WTF?! Just when you think the Twitterverse can’t get any weirder — it does. Earlier this week, Twitter released a browser-based game to promote and help users understand the social media platform’s privacy policy. The 2D side scroller takes players on a browser-based stroll where they have to avoid unwanted ads and DMs while learning how to “level up their privacy game.”

Like most software and applications, Twitter’s privacy policy is often glazed over, misunderstood, or simply clicked through and overlooked. Twitter Data Dash, a retro 2D platformer that runs on your browser, was released in an attempt to make the company’s often-skipped privacy-related legalese somewhat more digestible.

The game lets players take control of the game’s main character, a blue puppy named Data, to travel through PrivaCity (see what they did there) collecting bones.

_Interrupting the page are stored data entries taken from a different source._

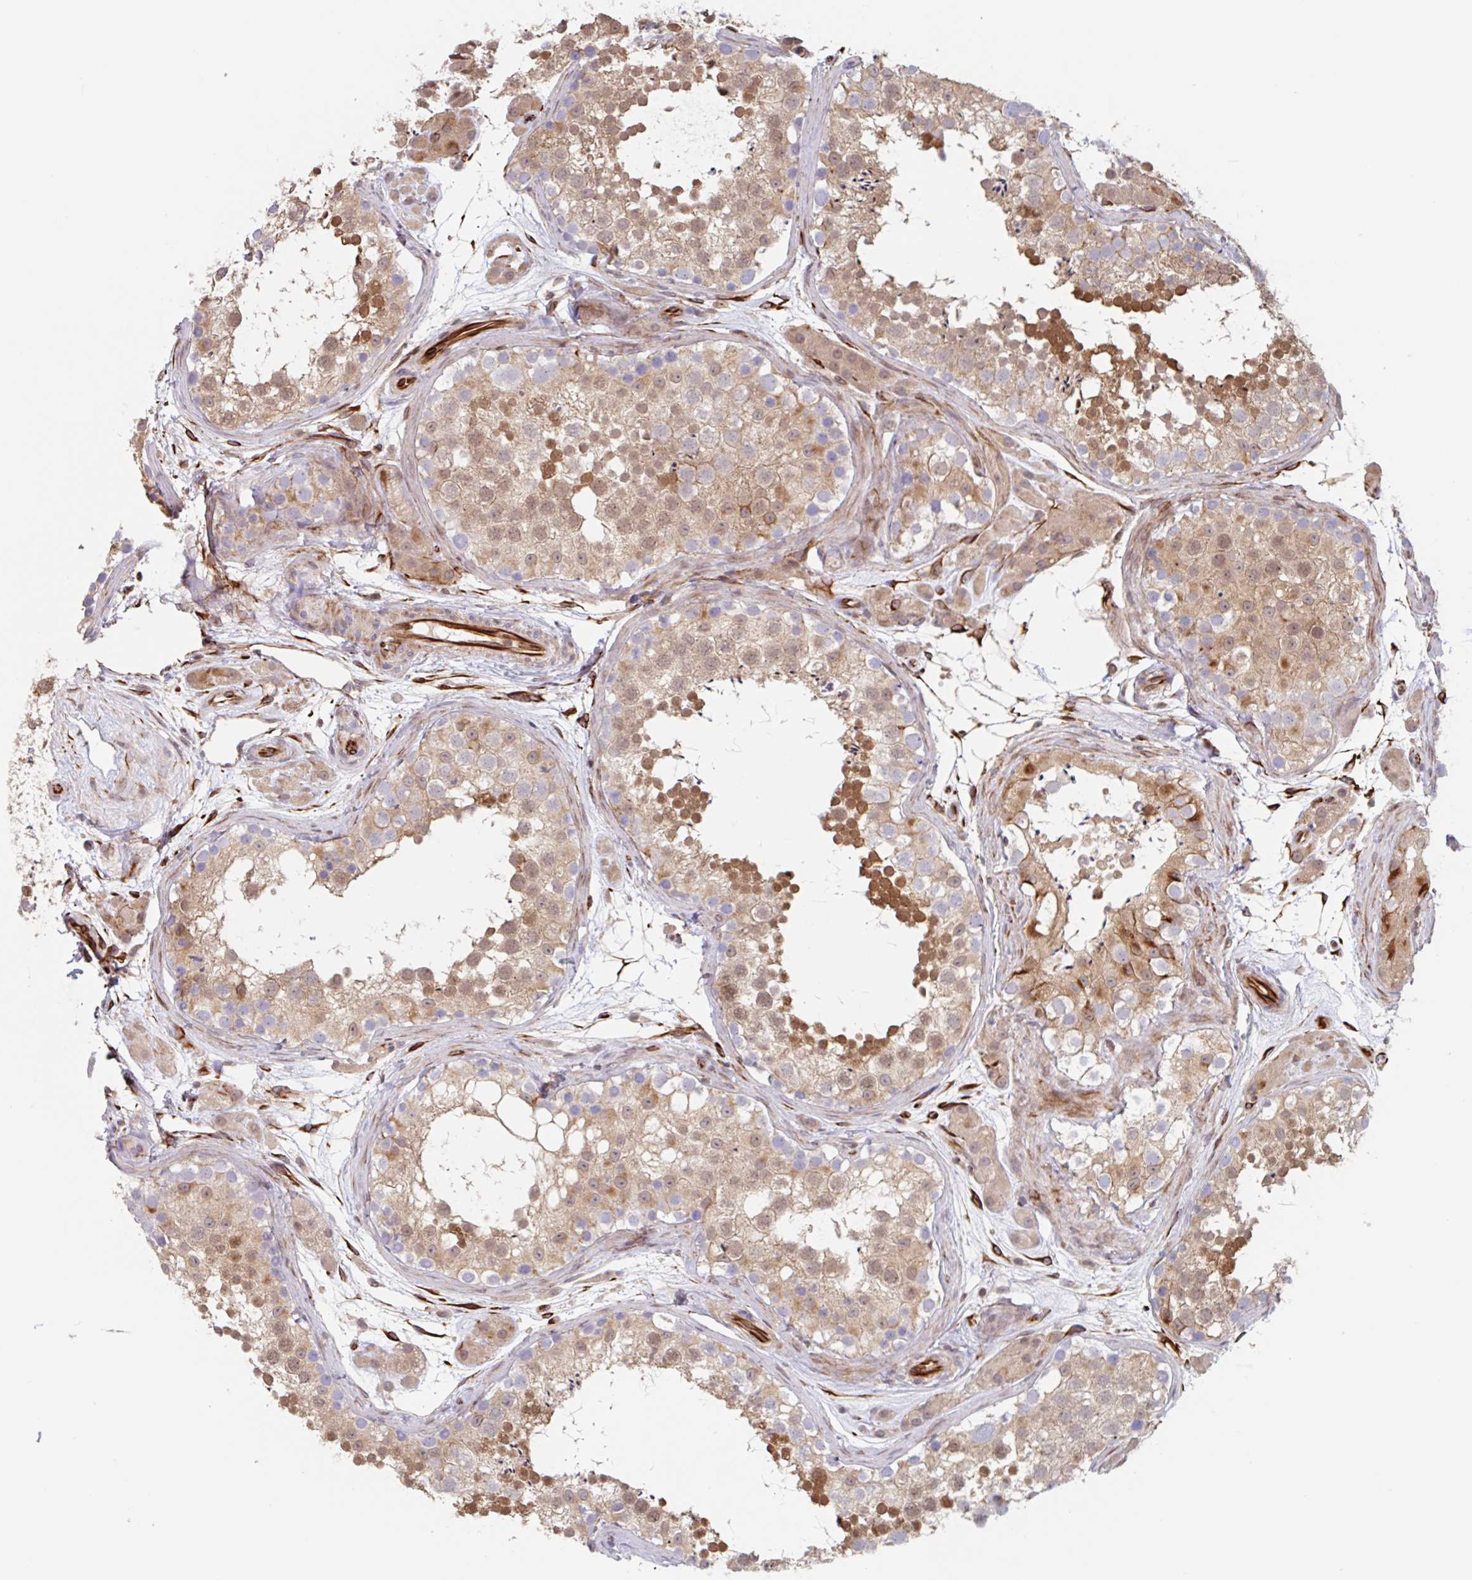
{"staining": {"intensity": "moderate", "quantity": ">75%", "location": "cytoplasmic/membranous,nuclear"}, "tissue": "testis", "cell_type": "Cells in seminiferous ducts", "image_type": "normal", "snomed": [{"axis": "morphology", "description": "Normal tissue, NOS"}, {"axis": "topography", "description": "Testis"}], "caption": "This image demonstrates IHC staining of benign testis, with medium moderate cytoplasmic/membranous,nuclear expression in about >75% of cells in seminiferous ducts.", "gene": "NUB1", "patient": {"sex": "male", "age": 41}}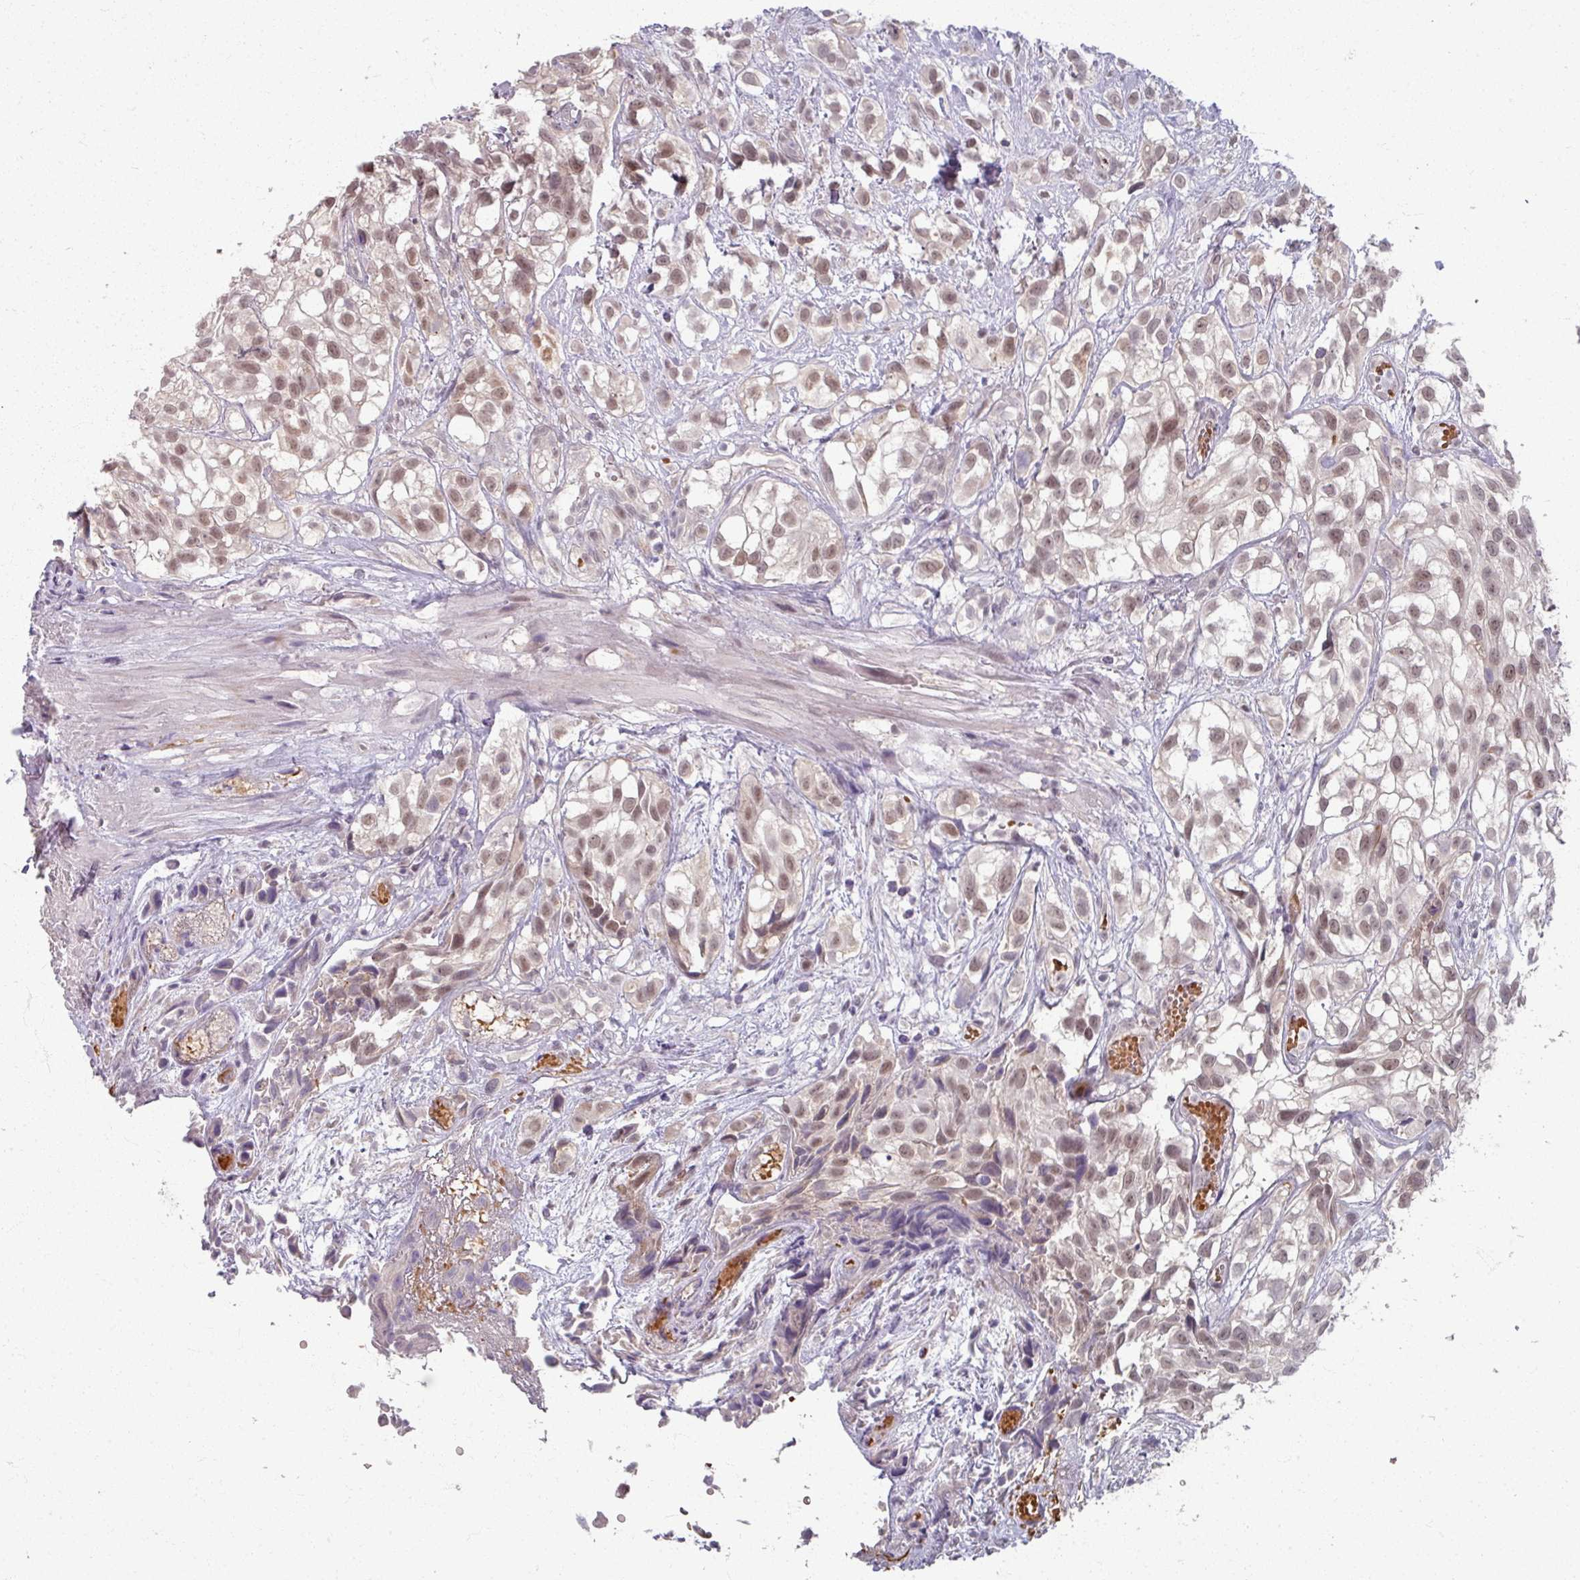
{"staining": {"intensity": "weak", "quantity": ">75%", "location": "nuclear"}, "tissue": "urothelial cancer", "cell_type": "Tumor cells", "image_type": "cancer", "snomed": [{"axis": "morphology", "description": "Urothelial carcinoma, High grade"}, {"axis": "topography", "description": "Urinary bladder"}], "caption": "Weak nuclear staining for a protein is present in about >75% of tumor cells of urothelial cancer using IHC.", "gene": "KMT5C", "patient": {"sex": "male", "age": 56}}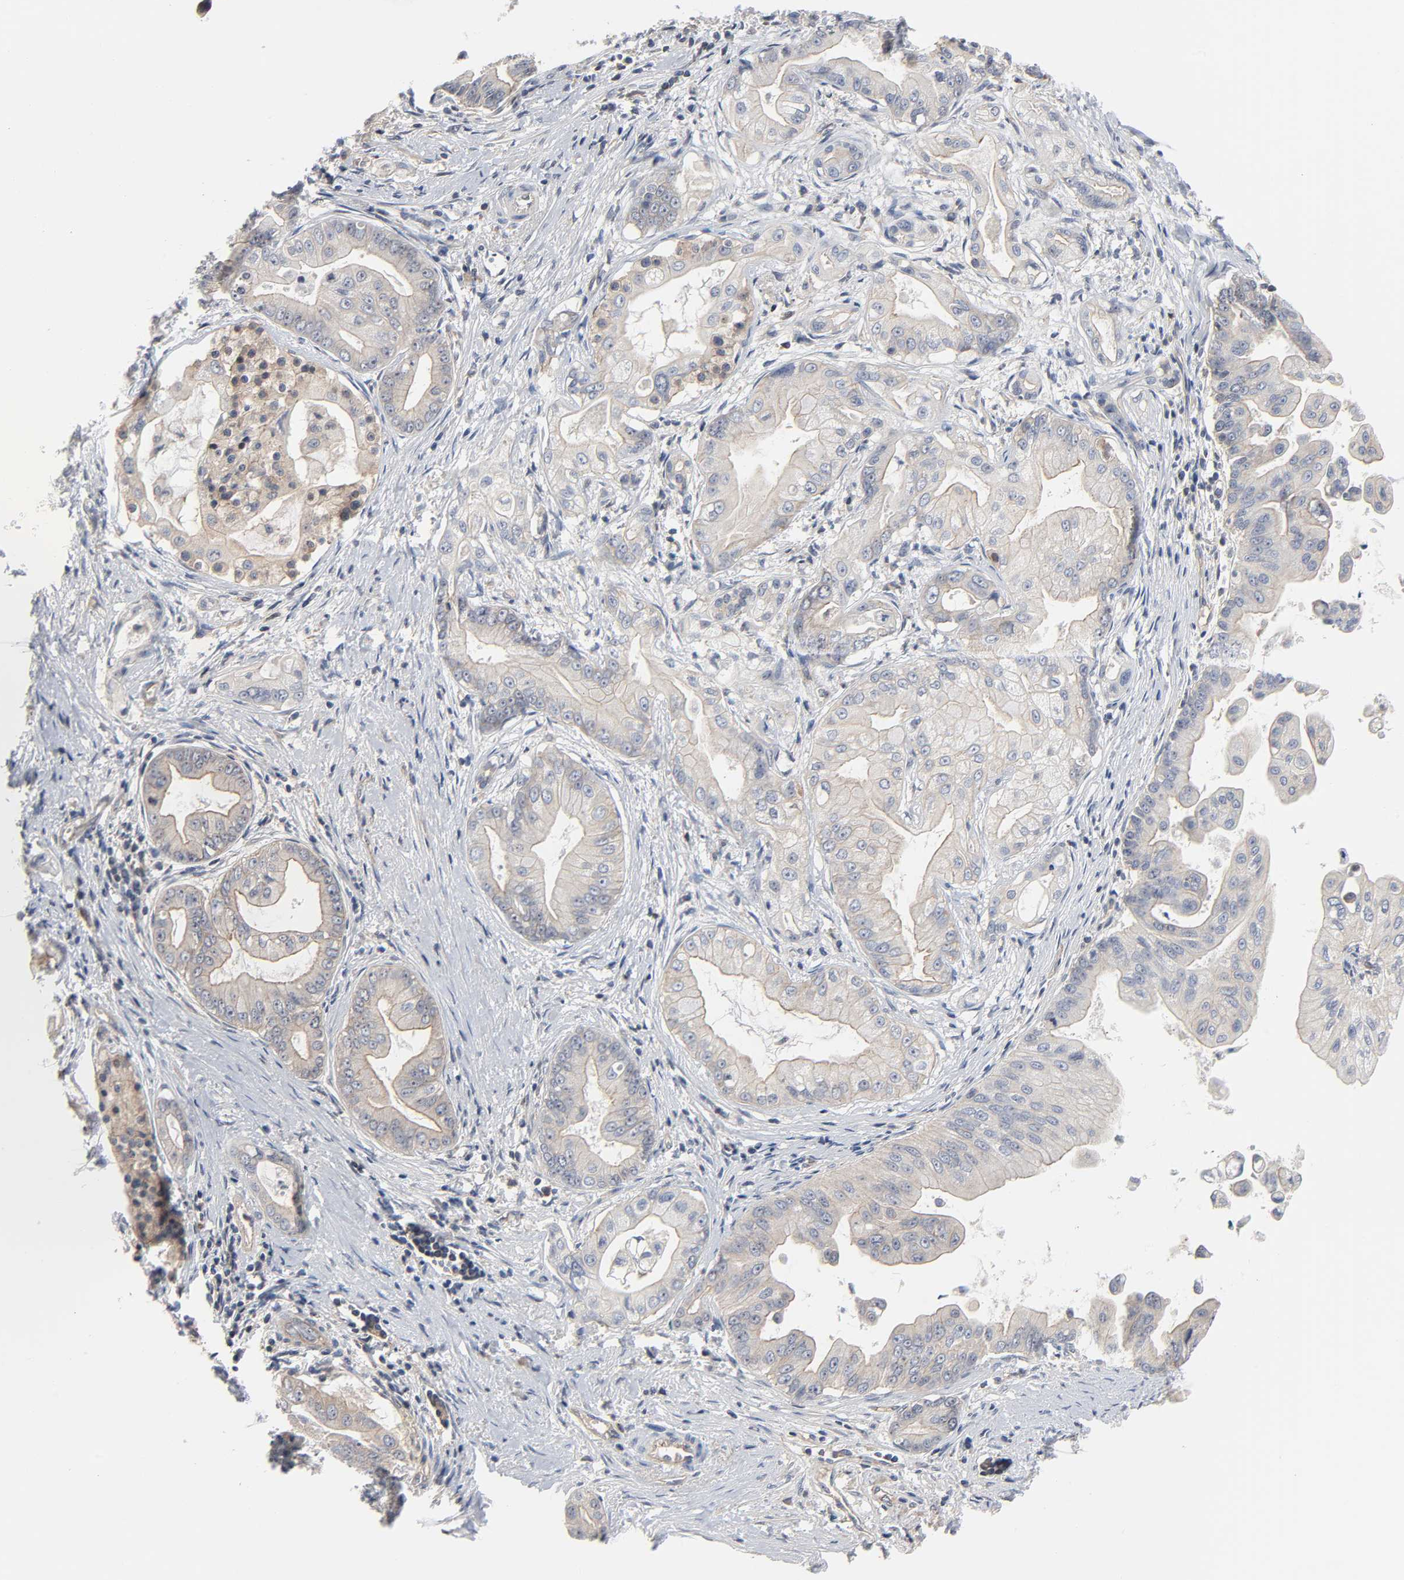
{"staining": {"intensity": "weak", "quantity": "25%-75%", "location": "cytoplasmic/membranous"}, "tissue": "pancreatic cancer", "cell_type": "Tumor cells", "image_type": "cancer", "snomed": [{"axis": "morphology", "description": "Adenocarcinoma, NOS"}, {"axis": "topography", "description": "Pancreas"}], "caption": "This is a histology image of immunohistochemistry staining of pancreatic cancer, which shows weak staining in the cytoplasmic/membranous of tumor cells.", "gene": "DDX10", "patient": {"sex": "female", "age": 75}}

As players navigate the city, they are faced with perils ranging from unwanted cat ads to unwanted trolling and DMs. Players use their keyboards to run, jump, and dodge their way through four levels while collecting Data’s bones.

Those lucky enough to collect the bones and finish a level aren’t rewarded with fame and fortune, but instead with the best distillation of Twitter’s privacy policy that their legal department can muster. Talk about excitement.

Jokes aside, Twitter’s approach to presenting otherwise dry and often overlooked content is a step in the right direction. Unfortunately, their execution can use some work. The game’s controls can feel a bit clunky, which could drive players to focus more on the controls and less on the intended messaging.

The underlying message can also be somewhat unclear, with the game encouraging users to take action such as avoiding ads that are otherwise unavoidable when using the platform.